Tidak hanya pegawai perempuan, jajaran pimpinan PLN UID Jakarta Raya juga turut serta mengenakan pakaian adat dan terjun langsung melayani pelanggan. Salah satunya Senior Manager Perencanaan PLN UID Jakarta Raya, Diah Puspita, yang hadir di loket pelayanan.
“Aksi ini menjadi simbol nyata komitmen PLN dalam menghadirkan layanan terbaik sekaligus menunjukkan bahwa perempuan memiliki peran strategis dalam mendukung operasional perusahaan,” kata Diah.

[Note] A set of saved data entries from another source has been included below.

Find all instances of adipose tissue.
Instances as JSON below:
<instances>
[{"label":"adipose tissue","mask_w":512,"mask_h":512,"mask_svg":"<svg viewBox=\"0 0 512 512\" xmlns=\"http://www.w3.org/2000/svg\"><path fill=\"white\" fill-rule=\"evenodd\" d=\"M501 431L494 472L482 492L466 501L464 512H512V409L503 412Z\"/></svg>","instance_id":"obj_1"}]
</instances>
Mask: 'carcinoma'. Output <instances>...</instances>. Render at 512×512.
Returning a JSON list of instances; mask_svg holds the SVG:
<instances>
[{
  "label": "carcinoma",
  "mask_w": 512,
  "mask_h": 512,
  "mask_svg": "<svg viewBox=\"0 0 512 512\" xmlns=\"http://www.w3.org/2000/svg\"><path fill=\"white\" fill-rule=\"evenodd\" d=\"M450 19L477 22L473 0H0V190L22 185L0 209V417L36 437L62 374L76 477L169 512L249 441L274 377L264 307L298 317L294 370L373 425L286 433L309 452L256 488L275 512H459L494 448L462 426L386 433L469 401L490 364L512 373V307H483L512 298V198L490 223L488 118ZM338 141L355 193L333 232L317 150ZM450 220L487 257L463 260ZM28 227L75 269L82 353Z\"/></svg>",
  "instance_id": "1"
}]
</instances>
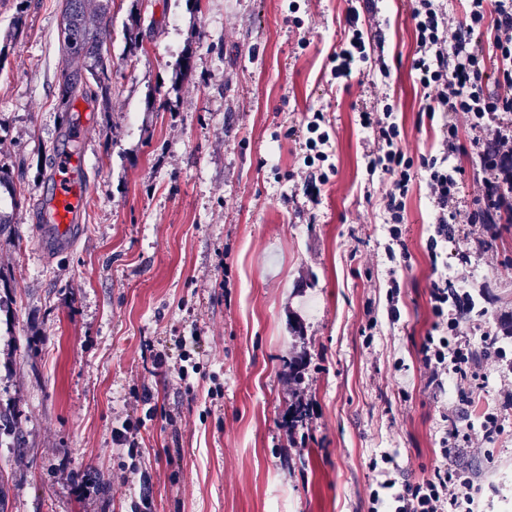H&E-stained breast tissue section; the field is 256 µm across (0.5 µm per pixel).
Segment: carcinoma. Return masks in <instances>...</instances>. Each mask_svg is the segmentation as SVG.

General Manager PLN UID Jakarta Raya, Moch. Andy Adchaminoerdin, juga terlihat melayani pelanggan secara langsung dengan mengenakan pakaian adat. Kehadiran pimpinan di garis depan ini mencerminkan budaya pelayanan yang responsif, inklusif, dan berorientasi pada kepuasan pelanggan.
“Semangat Kartini menginspirasi kami untuk terus memberikan pelayanan terbaik dengan penuh empati dan profesionalisme. Melalui momen ini, kami ingin menunjukkan bahwa seluruh insan PLN, baik perempuan maupun laki-laki, siap berada di garis depan dalam melayani masyarakat,” ujar Andy.
PLN UID Jakarta Raya menegaskan komitmennya dalam mendorong kesetaraan dan pemberdayaan perempuan di lingkungan kerja. Perusahaan terus membuka ruang kontribusi yang setara bagi seluruh pegawai dalam mendukung operasional dan pelayanan publik.
“Semangat Kartini diharapkan dapat menjadi energi positif bagi seluruh pegawai untuk terus berkontribusi dalam menghadirkan listrik yang andal serta pelayanan prima bagi pelanggan,” tambahnya.
Melalui momentum ini, PLN tidak hanya memperingati nilai historis perjuangan Kartini, tetapi juga memperkuat budaya kerja yang inklusif serta pelayanan yang humanis di tengah masyarakat.